Snowmass activities connected with the energy frontier were strongly influenced by the discovery of a Higgs boson at the LHC. Not surprisingly, the scientific opportunities offered by the LHC and its series of planned upgrades received considerable attention. The study welcomed the initiative for the ILC in Japan, noting that the ILC is technically ready to proceed to construction. One idea that gained considerable momentum during the Snowmass process was the renewed interest in a very large hadron collider with an energy reach well beyond the LHC.
The conclusions of each of the nine working groups are presented in a summary report, which defines the most important questions for particle physics and identifies the most promising opportunities to address them in several strategic physics themes:
• Probe the highest possible energies and distance scales with the existing and upgraded LHC and reach for even higher precision with a lepton collider. Study the properties of the Higgs boson in full detail.
• Develop technologies for the long-term future to build multi-tera-electron-volt lepton colliders and 100 TeV hadron colliders.
• Execute a programme with the US as host that provides precision tests of the neutrino sector with an underground detector. Search for new physics in quark and lepton decays in conjunction with precision measurements of electric dipole and anomalous magnetic moments.
• Identify the particles that make up dark matter through complementary experiments deep underground, on the Earth’s surface and in space, and determine the properties of the dark sector.
• Map the evolution of the universe to reveal the origin of cosmic inflation, unravel the mystery of dark energy and determine the ultimate fate of the cosmos.
The study further identifies and recommends opportunities for investment in new enabling technologies of accelerators, instrumentation and computation. It recognizes the need for theoretical work, both in support of experimental projects and to explore unifying frameworks. It calls for new investments in physics education and identifies the need for an expanded, co-ordinated communication and outreach effort.
Summary
Although the activities of 2013 on possible perspectives and scenarios for major science facilities were neither a worldwide physics summit nor a worldwide physics study, they served to open the door for extensive engagement by physicists to build a compelling science case for major research facilities in Asia, Europe and the US. They identified ways to increase the scientific return on society’s investment and to spread the benefits of forefront physics research to developing countries.

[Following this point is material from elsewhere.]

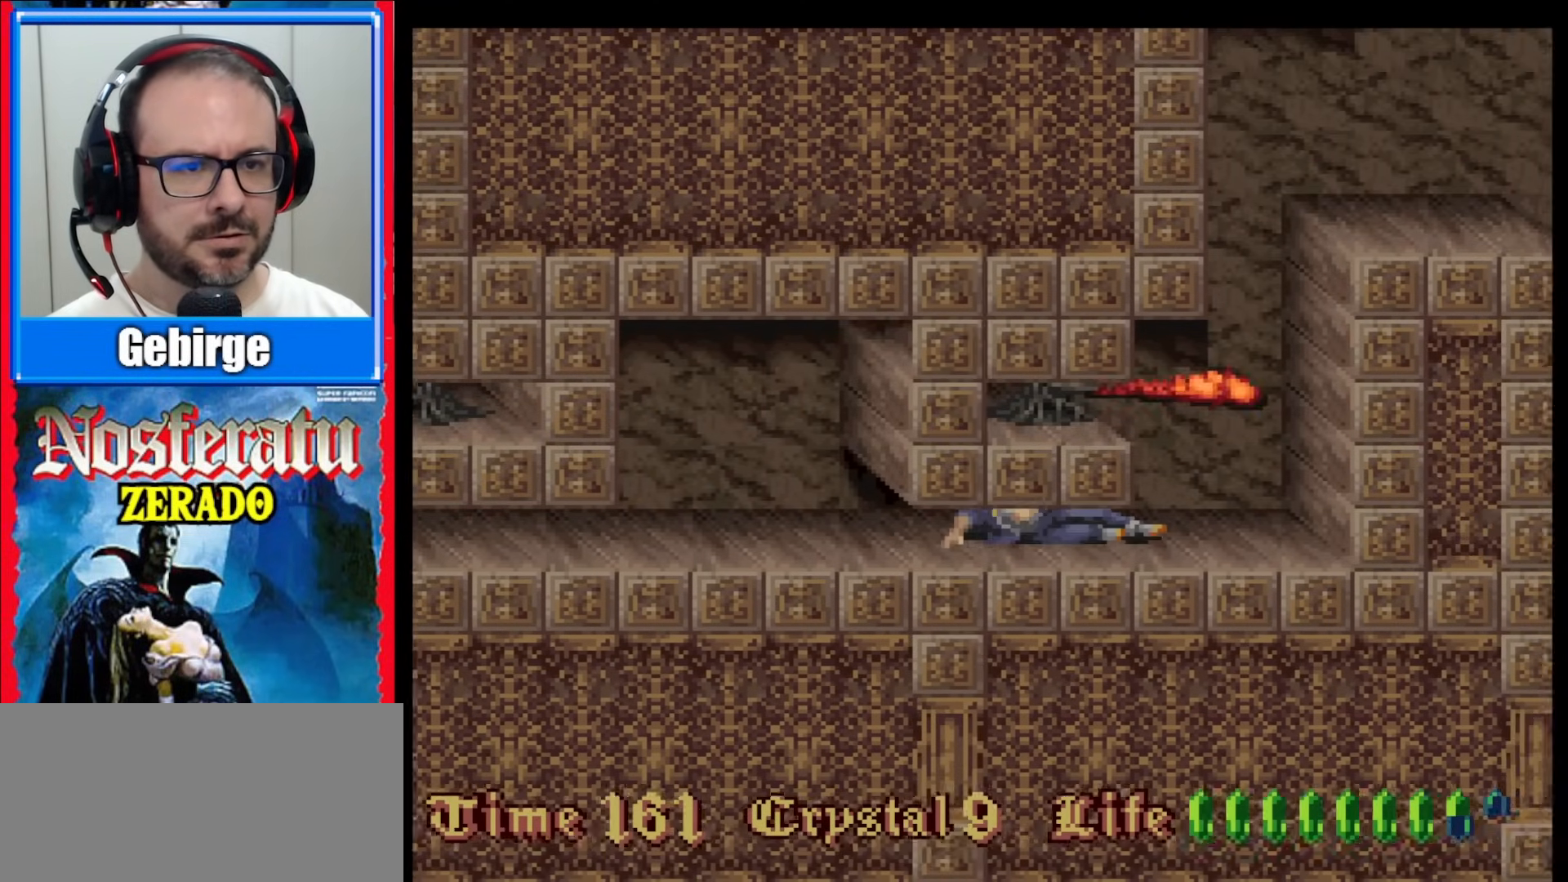
{"buttons": ["DPAD_RIGHT"], "events": []}
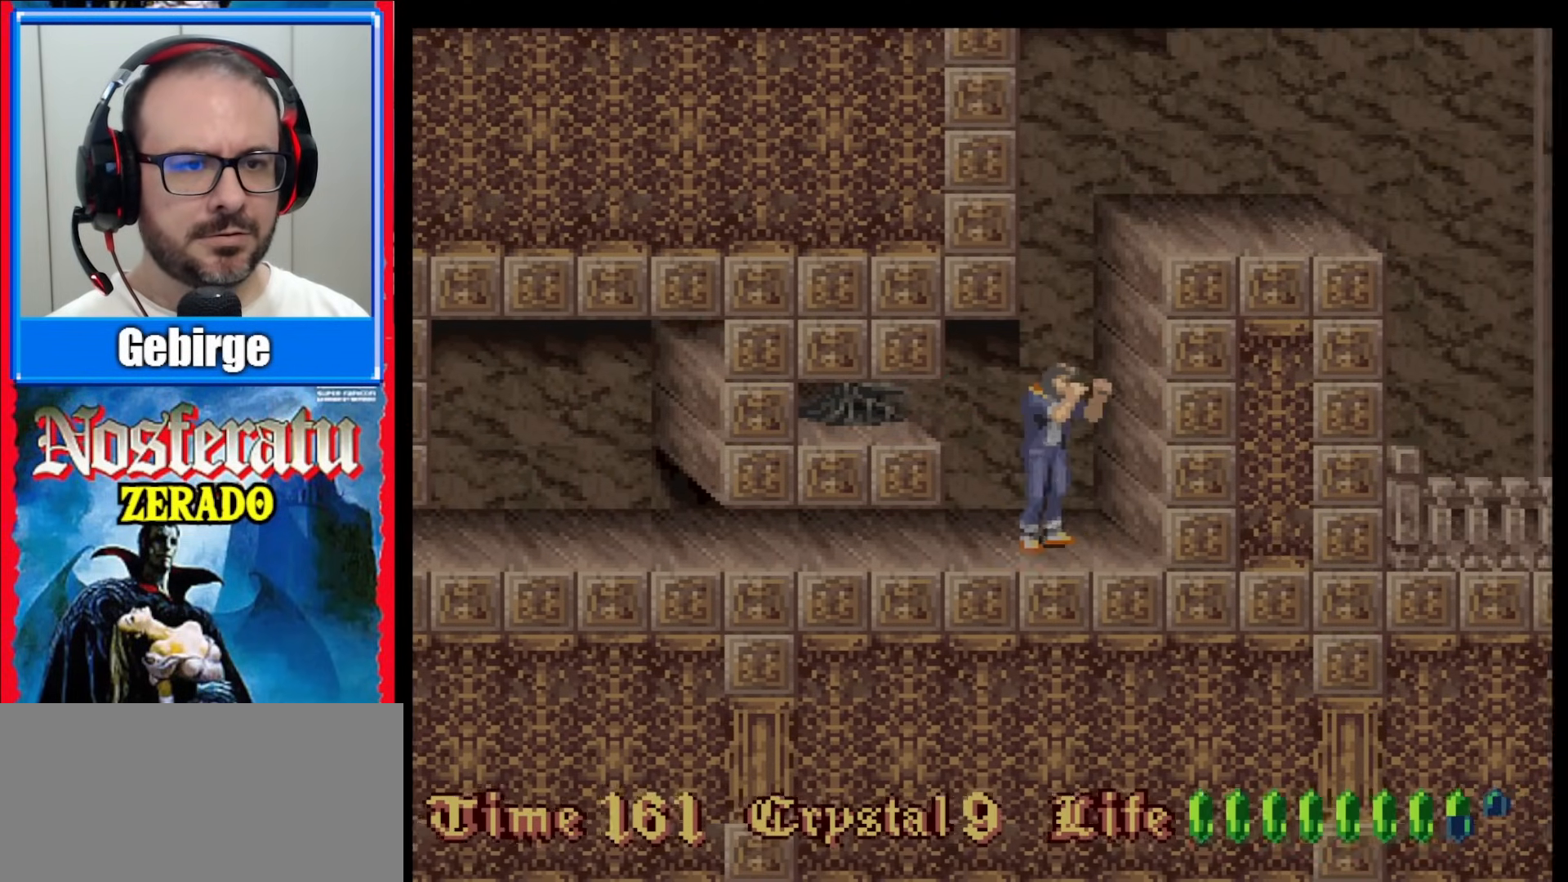
{"buttons": ["DPAD_UP"], "events": [[267, "DPAD_RIGHT", "up"], [350, "DPAD_UP", "down"]]}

During the meetings in 2013, it became clear that a possible future picture could be construction of the ILC in Japan and a long baseline neutrino programme in the US, while Europe exploits the LHC and prepares for the next machine at the energy frontier, which can be defined only after LHC data obtained at 14 TeV in the centre of mass have been analysed. Therefore, despite highly constrained research budgets worldwide, future prospects look bright and promising. They represent today’s challenge for the next generation(s) of scientists in a knowledge-based society.